Aim of the exercise:
Print the data in full, exactly as it reads.
[Source records — start]
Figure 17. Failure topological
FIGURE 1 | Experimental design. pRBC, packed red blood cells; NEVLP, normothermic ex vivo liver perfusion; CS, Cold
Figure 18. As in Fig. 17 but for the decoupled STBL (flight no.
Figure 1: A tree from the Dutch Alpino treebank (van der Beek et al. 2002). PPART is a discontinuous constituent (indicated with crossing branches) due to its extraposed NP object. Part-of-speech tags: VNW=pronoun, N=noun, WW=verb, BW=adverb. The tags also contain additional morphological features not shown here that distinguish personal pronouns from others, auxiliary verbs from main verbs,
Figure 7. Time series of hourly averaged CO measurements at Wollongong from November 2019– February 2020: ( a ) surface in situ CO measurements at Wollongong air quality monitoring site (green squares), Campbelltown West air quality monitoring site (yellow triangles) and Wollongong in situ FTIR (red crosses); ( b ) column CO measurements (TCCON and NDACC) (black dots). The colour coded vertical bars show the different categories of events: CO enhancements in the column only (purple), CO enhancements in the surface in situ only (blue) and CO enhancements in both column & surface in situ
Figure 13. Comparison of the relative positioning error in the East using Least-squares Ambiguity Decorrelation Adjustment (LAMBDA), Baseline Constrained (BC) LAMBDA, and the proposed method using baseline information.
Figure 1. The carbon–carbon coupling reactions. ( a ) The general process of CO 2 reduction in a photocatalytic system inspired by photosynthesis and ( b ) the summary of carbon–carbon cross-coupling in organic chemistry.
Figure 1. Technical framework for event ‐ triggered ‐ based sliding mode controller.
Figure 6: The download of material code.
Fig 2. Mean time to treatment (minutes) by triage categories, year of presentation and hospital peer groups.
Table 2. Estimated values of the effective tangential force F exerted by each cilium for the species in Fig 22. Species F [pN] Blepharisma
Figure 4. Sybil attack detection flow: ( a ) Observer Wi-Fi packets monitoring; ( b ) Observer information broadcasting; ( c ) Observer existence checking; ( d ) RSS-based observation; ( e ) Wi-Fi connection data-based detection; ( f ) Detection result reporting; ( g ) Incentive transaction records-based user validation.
[Source records — finish]
Result:
Figure 17. Failure topological
FIGURE 1 | Experimental design. pRBC, packed red blood cells; NEVLP, normothermic ex vivo liver perfusion; CS, Cold
Figure 18. As in Fig. 17 but for the decoupled STBL (flight no.
Figure 1: A tree from the Dutch Alpino treebank (van der Beek et al. 2002). PPART is a discontinuous constituent (indicated with crossing branches) due to its extraposed NP object. Part-of-speech tags: VNW=pronoun, N=noun, WW=verb, BW=adverb. The tags also contain additional morphological features not shown here that distinguish personal pronouns from others, auxiliary verbs from main verbs,
Figure 7. Time series of hourly averaged CO measurements at Wollongong from November 2019– February 2020: ( a ) surface in situ CO measurements at Wollongong air quality monitoring site (green squares), Campbelltown West air quality monitoring site (yellow triangles) and Wollongong in situ FTIR (red crosses); ( b ) column CO measurements (TCCON and NDACC) (black dots). The colour coded vertical bars show the different categories of events: CO enhancements in the column only (purple), CO enhancements in the surface in situ only (blue) and CO enhancements in both column & surface in situ
Figure 13. Comparison of the relative positioning error in the East using Least-squares Ambiguity Decorrelation Adjustment (LAMBDA), Baseline Constrained (BC) LAMBDA, and the proposed method using baseline information.
Figure 1. The carbon–carbon coupling reactions. ( a ) The general process of CO 2 reduction in a photocatalytic system inspired by photosynthesis and ( b ) the summary of carbon–carbon cross-coupling in organic chemistry.
Figure 1. Technical framework for event ‐ triggered ‐ based sliding mode controller.
Figure 6: The download of material code.
Fig 2. Mean time to treatment (minutes) by triage categories, year of presentation and hospital peer groups.
Table 2. Estimated values of the effective tangential force F exerted by each cilium for the species in Fig 22. Species F [pN] Blepharisma
Figure 4. Sybil attack detection flow: ( a ) Observer Wi-Fi packets monitoring; ( b ) Observer information broadcasting; ( c ) Observer existence checking; ( d ) RSS-based observation; ( e ) Wi-Fi connection data-based detection; ( f ) Detection result reporting; ( g ) Incentive transaction records-based user validation.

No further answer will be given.